> **WORK INSTRUCTION**: Reproduce every entry below precisely; do not include the pictures.

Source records
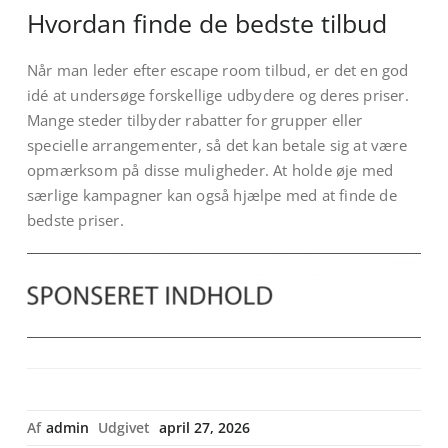
Hvordan finde de bedste tilbud
Når man leder efter escape room tilbud, er det en god
idé at undersøge forskellige udbydere og deres priser.
Mange steder tilbyder rabatter for grupper eller
specielle arrangementer, så det kan betale sig at være
opmærksom på disse muligheder. At holde øje med
særlige kampagner kan også hjælpe med at finde de
bedste priser.
Af
admin
Udgivet
april 27, 2026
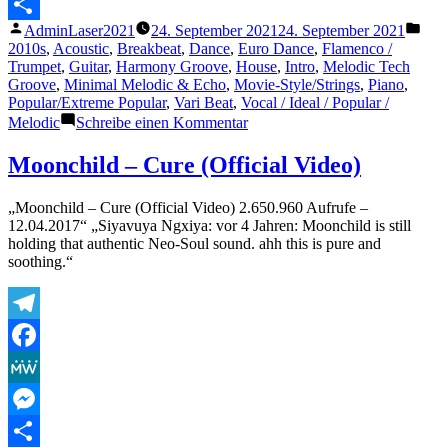
Messenger
Veröffentlicht
Verö
AdminLaser2021
24. September 2021
24. September 2021
Teilen
von
unte
2010s
,
Acoustic
,
Breakbeat
,
Dance
,
Euro Dance
,
Flamenco /
Trumpet
,
Guitar
,
Harmony Groove
,
House
,
Intro
,
Melodic Tech
Groove
,
Minimal Melodic & Echo
,
Movie-Style/Strings
,
Piano
,
Popular/Extreme Popular
,
Vari Beat
,
Vocal / Ideal / Popular /
zu
Melodic
Schreibe einen Kommentar
Lydia&Sebastien
–
Moonchild – Cure (Official Video)
Le
rendez-
„Moonchild – Cure (Official Video) 2.650.960 Aufrufe –
vous
12.04.2017“ „Siyavuya Ngxiya: vor 4 Jahren: Moonchild is still
|
holding that authentic Neo-Soul sound. ahh this is pure and
Shadowhunters
soothing.“
3×12
Music
[HD]
Telegram
Facebook
MeWe
Messenger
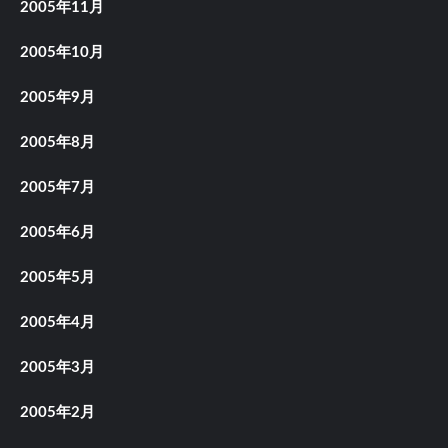
2005年11月
2005年10月
2005年9月
2005年8月
2005年7月
2005年6月
2005年5月
2005年4月
2005年3月
2005年2月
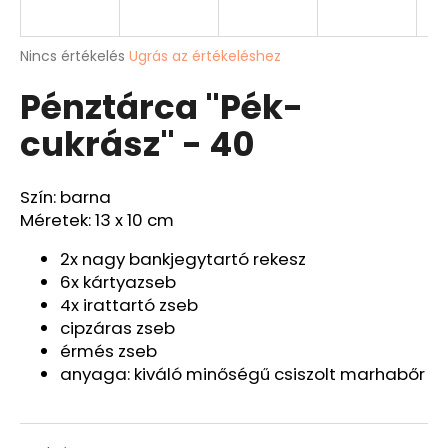
A
A
Nincs értékelés
Ugrás az értékeléshez
termék
j
Pénztárca "Pék-
átlagos
á
értékelése
n
cukrász" - 40
5-
l
ből
j
0,0
u
csillag.
Szín: barna
k
Méretek: 13 x 10 cm
BŐRÖV
2x nagy bankjegytartó rekesz
"PONTY"
6x kártyazseb
Ft9
4x irattartó zseb
526
cipzáras zseb
érmés zseb
anyaga: kiváló minőségű csiszolt marhabőr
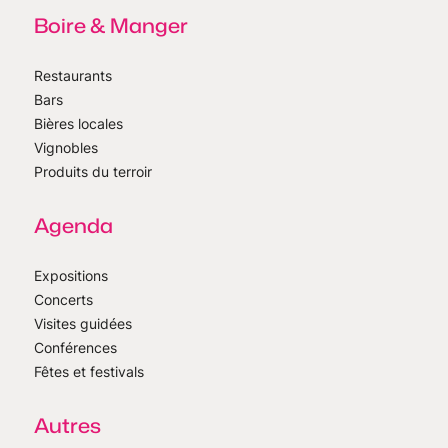
Boire & Manger
Restaurants
Bars
Bières locales
Vignobles
Produits du terroir
Agenda
Expositions
Concerts
Visites guidées
Conférences
Fêtes et festivals
Autres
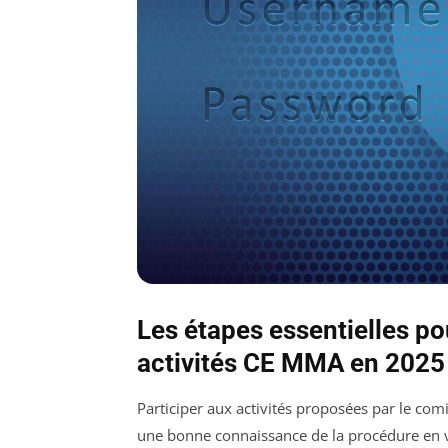
Les étapes essentielles po
activités CE MMA en 2025
Participer aux activités proposées par le co
une bonne connaissance de la procédure en vi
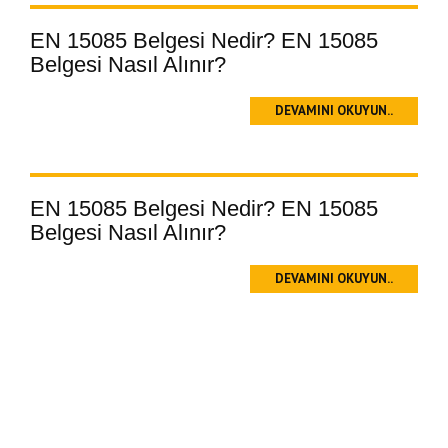
EN 15085 Belgesi Nedir? EN 15085
Belgesi Nasıl Alınır?
DEVAMINI OKUYUN..
EN 15085 Belgesi Nedir? EN 15085
Belgesi Nasıl Alınır?
DEVAMINI OKUYUN..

> **SOLVED EXERCISE**:
Hvordan finde de bedste tilbud
Når man leder efter escape room tilbud, er det en god
idé at undersøge forskellige udbydere og deres priser.
Mange steder tilbyder rabatter for grupper eller
specielle arrangementer, så det kan betale sig at være
opmærksom på disse muligheder. At holde øje med
særlige kampagner kan også hjælpe med at finde de
bedste priser.
Af
admin
Udgivet
april 27, 2026
Messenger
Veröffentlicht
Verö
AdminLaser2021
24. September 2021
24. September 2021
Teilen
von
unte
2010s
,
Acoustic
,
Breakbeat
,
Dance
,
Euro Dance
,
Flamenco /
Trumpet
,
Guitar
,
Harmony Groove
,
House
,
Intro
,
Melodic Tech
Groove
,
Minimal Melodic & Echo
,
Movie-Style/Strings
,
Piano
,
Popular/Extreme Popular
,
Vari Beat
,
Vocal / Ideal / Popular /
zu
Melodic
Schreibe einen Kommentar
Lydia&Sebastien
–
Moonchild – Cure (Official Video)
Le
rendez-
„Moonchild – Cure (Official Video) 2.650.960 Aufrufe –
vous
12.04.2017“ „Siyavuya Ngxiya: vor 4 Jahren: Moonchild is still
|
holding that authentic Neo-Soul sound. ahh this is pure and
Shadowhunters
soothing.“
3×12
Music
[HD]
Telegram
Facebook
MeWe
Messenger
2005年11月
2005年10月
2005年9月
2005年8月
2005年7月
2005年6月
2005年5月
2005年4月
2005年3月
2005年2月
A
A
Nincs értékelés
Ugrás az értékeléshez
termék
j
Pénztárca "Pék-
átlagos
á
értékelése
n
cukrász" - 40
5-
l
ből
j
0,0
u
csillag.
Szín: barna
k
Méretek: 13 x 10 cm
BŐRÖV
2x nagy bankjegytartó rekesz
"PONTY"
6x kártyazseb
Ft9
4x irattartó zseb
526
cipzáras zseb
érmés zseb
anyaga: kiváló minőségű csiszolt marhabőr
Boire & Manger
Restaurants
Bars
Bières locales
Vignobles
Produits du terroir
Agenda
Expositions
Concerts
Visites guidées
Conférences
Fêtes et festivals
Autres
Les étapes essentielles po
activités CE MMA en 2025
Participer aux activités proposées par le co
une bonne connaissance de la procédure en vi
EN 15085 Belgesi Nedir? EN 15085
Belgesi Nasıl Alınır?
DEVAMINI OKUYUN..
EN 15085 Belgesi Nedir? EN 15085
Belgesi Nasıl Alınır?
DEVAMINI OKUYUN..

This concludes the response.